Extract the complete data exactly as given.
========
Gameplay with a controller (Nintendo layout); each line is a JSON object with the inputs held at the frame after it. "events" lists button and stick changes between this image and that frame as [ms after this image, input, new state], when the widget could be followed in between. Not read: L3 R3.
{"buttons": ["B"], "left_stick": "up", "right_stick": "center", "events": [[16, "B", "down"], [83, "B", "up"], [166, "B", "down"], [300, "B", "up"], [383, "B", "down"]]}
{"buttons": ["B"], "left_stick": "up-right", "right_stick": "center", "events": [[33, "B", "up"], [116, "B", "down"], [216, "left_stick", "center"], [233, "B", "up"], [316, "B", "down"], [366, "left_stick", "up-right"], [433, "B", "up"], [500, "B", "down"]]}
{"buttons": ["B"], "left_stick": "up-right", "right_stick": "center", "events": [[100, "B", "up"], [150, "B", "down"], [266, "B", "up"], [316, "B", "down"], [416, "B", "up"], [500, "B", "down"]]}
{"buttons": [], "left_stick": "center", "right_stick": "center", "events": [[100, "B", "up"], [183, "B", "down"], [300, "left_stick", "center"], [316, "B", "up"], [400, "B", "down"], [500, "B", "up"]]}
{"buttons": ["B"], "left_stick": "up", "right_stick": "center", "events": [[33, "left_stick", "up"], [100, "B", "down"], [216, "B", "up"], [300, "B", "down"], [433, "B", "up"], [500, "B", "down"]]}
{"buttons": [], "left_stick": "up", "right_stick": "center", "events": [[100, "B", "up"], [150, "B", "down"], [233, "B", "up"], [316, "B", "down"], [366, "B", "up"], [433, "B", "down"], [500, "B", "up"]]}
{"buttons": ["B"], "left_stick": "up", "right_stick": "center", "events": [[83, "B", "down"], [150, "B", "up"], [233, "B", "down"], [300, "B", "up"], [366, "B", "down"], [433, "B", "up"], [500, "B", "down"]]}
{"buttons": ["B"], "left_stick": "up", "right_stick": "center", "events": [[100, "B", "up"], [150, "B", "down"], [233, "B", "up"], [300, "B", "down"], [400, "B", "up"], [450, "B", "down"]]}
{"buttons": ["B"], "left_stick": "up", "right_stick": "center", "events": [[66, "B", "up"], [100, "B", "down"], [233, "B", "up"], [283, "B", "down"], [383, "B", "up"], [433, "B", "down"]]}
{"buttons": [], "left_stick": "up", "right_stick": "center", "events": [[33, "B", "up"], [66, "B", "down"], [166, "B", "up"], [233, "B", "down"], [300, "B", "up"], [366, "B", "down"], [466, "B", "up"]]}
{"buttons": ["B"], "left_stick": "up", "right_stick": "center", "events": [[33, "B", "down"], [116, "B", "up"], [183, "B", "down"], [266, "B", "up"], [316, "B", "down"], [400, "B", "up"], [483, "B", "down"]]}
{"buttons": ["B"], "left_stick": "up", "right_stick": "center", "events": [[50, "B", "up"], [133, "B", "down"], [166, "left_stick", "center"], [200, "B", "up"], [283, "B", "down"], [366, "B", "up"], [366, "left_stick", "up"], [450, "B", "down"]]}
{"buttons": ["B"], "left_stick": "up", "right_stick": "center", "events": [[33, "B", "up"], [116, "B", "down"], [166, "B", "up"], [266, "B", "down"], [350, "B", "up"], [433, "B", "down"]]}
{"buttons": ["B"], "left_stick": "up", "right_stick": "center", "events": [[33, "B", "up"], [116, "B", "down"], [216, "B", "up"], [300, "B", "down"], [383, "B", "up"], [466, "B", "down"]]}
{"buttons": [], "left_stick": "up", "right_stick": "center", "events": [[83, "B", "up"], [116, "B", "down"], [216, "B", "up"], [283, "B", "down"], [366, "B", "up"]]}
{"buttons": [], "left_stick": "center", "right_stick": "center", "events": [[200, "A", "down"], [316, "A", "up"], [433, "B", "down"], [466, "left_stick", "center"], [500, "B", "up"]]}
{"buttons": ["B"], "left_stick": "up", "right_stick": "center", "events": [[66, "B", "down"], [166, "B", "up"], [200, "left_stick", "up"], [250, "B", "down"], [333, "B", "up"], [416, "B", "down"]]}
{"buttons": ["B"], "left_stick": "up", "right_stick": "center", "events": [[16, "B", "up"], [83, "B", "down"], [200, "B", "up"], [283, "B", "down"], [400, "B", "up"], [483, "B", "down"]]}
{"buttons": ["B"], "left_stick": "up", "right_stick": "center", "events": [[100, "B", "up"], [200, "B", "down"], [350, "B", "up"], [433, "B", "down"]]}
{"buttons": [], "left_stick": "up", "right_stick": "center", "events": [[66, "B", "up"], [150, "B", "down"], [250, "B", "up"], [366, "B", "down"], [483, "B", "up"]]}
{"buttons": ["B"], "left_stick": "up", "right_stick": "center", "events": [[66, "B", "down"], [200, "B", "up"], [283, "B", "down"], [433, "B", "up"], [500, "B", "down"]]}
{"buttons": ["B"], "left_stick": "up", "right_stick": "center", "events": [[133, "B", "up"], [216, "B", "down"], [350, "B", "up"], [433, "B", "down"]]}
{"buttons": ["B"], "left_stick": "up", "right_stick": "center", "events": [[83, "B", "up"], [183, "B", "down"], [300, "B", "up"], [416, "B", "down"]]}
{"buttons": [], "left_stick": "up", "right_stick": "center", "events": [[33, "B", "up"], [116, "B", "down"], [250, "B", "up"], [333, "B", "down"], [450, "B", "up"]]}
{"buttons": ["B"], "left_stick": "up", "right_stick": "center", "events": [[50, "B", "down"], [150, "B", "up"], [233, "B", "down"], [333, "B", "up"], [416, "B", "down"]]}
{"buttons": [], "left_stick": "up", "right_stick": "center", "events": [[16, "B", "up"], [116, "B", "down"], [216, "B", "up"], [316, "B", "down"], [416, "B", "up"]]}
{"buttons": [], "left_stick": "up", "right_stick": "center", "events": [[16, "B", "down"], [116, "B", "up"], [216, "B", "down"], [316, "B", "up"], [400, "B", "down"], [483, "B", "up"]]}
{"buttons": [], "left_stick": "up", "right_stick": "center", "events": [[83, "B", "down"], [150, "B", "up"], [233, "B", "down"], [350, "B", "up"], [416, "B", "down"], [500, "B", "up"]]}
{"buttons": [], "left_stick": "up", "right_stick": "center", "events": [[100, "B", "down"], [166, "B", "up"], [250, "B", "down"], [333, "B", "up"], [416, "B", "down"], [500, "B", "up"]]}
========
**Answer box**
Gameplay with a controller (Nintendo layout); each line is a JSON object with the inputs held at the frame after it. "events" lists button and stick changes between this image and that frame as [ms after this image, input, new state], when the widget could be followed in between. Not read: L3 R3.
{"buttons": ["B"], "left_stick": "up", "right_stick": "center", "events": [[16, "B", "down"], [83, "B", "up"], [166, "B", "down"], [300, "B", "up"], [383, "B", "down"]]}
{"buttons": ["B"], "left_stick": "up-right", "right_stick": "center", "events": [[33, "B", "up"], [116, "B", "down"], [216, "left_stick", "center"], [233, "B", "up"], [316, "B", "down"], [366, "left_stick", "up-right"], [433, "B", "up"], [500, "B", "down"]]}
{"buttons": ["B"], "left_stick": "up-right", "right_stick": "center", "events": [[100, "B", "up"], [150, "B", "down"], [266, "B", "up"], [316, "B", "down"], [416, "B", "up"], [500, "B", "down"]]}
{"buttons": [], "left_stick": "center", "right_stick": "center", "events": [[100, "B", "up"], [183, "B", "down"], [300, "left_stick", "center"], [316, "B", "up"], [400, "B", "down"], [500, "B", "up"]]}
{"buttons": ["B"], "left_stick": "up", "right_stick": "center", "events": [[33, "left_stick", "up"], [100, "B", "down"], [216, "B", "up"], [300, "B", "down"], [433, "B", "up"], [500, "B", "down"]]}
{"buttons": [], "left_stick": "up", "right_stick": "center", "events": [[100, "B", "up"], [150, "B", "down"], [233, "B", "up"], [316, "B", "down"], [366, "B", "up"], [433, "B", "down"], [500, "B", "up"]]}
{"buttons": ["B"], "left_stick": "up", "right_stick": "center", "events": [[83, "B", "down"], [150, "B", "up"], [233, "B", "down"], [300, "B", "up"], [366, "B", "down"], [433, "B", "up"], [500, "B", "down"]]}
{"buttons": ["B"], "left_stick": "up", "right_stick": "center", "events": [[100, "B", "up"], [150, "B", "down"], [233, "B", "up"], [300, "B", "down"], [400, "B", "up"], [450, "B", "down"]]}
{"buttons": ["B"], "left_stick": "up", "right_stick": "center", "events": [[66, "B", "up"], [100, "B", "down"], [233, "B", "up"], [283, "B", "down"], [383, "B", "up"], [433, "B", "down"]]}
{"buttons": [], "left_stick": "up", "right_stick": "center", "events": [[33, "B", "up"], [66, "B", "down"], [166, "B", "up"], [233, "B", "down"], [300, "B", "up"], [366, "B", "down"], [466, "B", "up"]]}
{"buttons": ["B"], "left_stick": "up", "right_stick": "center", "events": [[33, "B", "down"], [116, "B", "up"], [183, "B", "down"], [266, "B", "up"], [316, "B", "down"], [400, "B", "up"], [483, "B", "down"]]}
{"buttons": ["B"], "left_stick": "up", "right_stick": "center", "events": [[50, "B", "up"], [133, "B", "down"], [166, "left_stick", "center"], [200, "B", "up"], [283, "B", "down"], [366, "B", "up"], [366, "left_stick", "up"], [450, "B", "down"]]}
{"buttons": ["B"], "left_stick": "up", "right_stick": "center", "events": [[33, "B", "up"], [116, "B", "down"], [166, "B", "up"], [266, "B", "down"], [350, "B", "up"], [433, "B", "down"]]}
{"buttons": ["B"], "left_stick": "up", "right_stick": "center", "events": [[33, "B", "up"], [116, "B", "down"], [216, "B", "up"], [300, "B", "down"], [383, "B", "up"], [466, "B", "down"]]}
{"buttons": [], "left_stick": "up", "right_stick": "center", "events": [[83, "B", "up"], [116, "B", "down"], [216, "B", "up"], [283, "B", "down"], [366, "B", "up"]]}
{"buttons": [], "left_stick": "center", "right_stick": "center", "events": [[200, "A", "down"], [316, "A", "up"], [433, "B", "down"], [466, "left_stick", "center"], [500, "B", "up"]]}
{"buttons": ["B"], "left_stick": "up", "right_stick": "center", "events": [[66, "B", "down"], [166, "B", "up"], [200, "left_stick", "up"], [250, "B", "down"], [333, "B", "up"], [416, "B", "down"]]}
{"buttons": ["B"], "left_stick": "up", "right_stick": "center", "events": [[16, "B", "up"], [83, "B", "down"], [200, "B", "up"], [283, "B", "down"], [400, "B", "up"], [483, "B", "down"]]}
{"buttons": ["B"], "left_stick": "up", "right_stick": "center", "events": [[100, "B", "up"], [200, "B", "down"], [350, "B", "up"], [433, "B", "down"]]}
{"buttons": [], "left_stick": "up", "right_stick": "center", "events": [[66, "B", "up"], [150, "B", "down"], [250, "B", "up"], [366, "B", "down"], [483, "B", "up"]]}
{"buttons": ["B"], "left_stick": "up", "right_stick": "center", "events": [[66, "B", "down"], [200, "B", "up"], [283, "B", "down"], [433, "B", "up"], [500, "B", "down"]]}
{"buttons": ["B"], "left_stick": "up", "right_stick": "center", "events": [[133, "B", "up"], [216, "B", "down"], [350, "B", "up"], [433, "B", "down"]]}
{"buttons": ["B"], "left_stick": "up", "right_stick": "center", "events": [[83, "B", "up"], [183, "B", "down"], [300, "B", "up"], [416, "B", "down"]]}
{"buttons": [], "left_stick": "up", "right_stick": "center", "events": [[33, "B", "up"], [116, "B", "down"], [250, "B", "up"], [333, "B", "down"], [450, "B", "up"]]}
{"buttons": ["B"], "left_stick": "up", "right_stick": "center", "events": [[50, "B", "down"], [150, "B", "up"], [233, "B", "down"], [333, "B", "up"], [416, "B", "down"]]}
{"buttons": [], "left_stick": "up", "right_stick": "center", "events": [[16, "B", "up"], [116, "B", "down"], [216, "B", "up"], [316, "B", "down"], [416, "B", "up"]]}
{"buttons": [], "left_stick": "up", "right_stick": "center", "events": [[16, "B", "down"], [116, "B", "up"], [216, "B", "down"], [316, "B", "up"], [400, "B", "down"], [483, "B", "up"]]}
{"buttons": [], "left_stick": "up", "right_stick": "center", "events": [[83, "B", "down"], [150, "B", "up"], [233, "B", "down"], [350, "B", "up"], [416, "B", "down"], [500, "B", "up"]]}
{"buttons": [], "left_stick": "up", "right_stick": "center", "events": [[100, "B", "down"], [166, "B", "up"], [250, "B", "down"], [333, "B", "up"], [416, "B", "down"], [500, "B", "up"]]}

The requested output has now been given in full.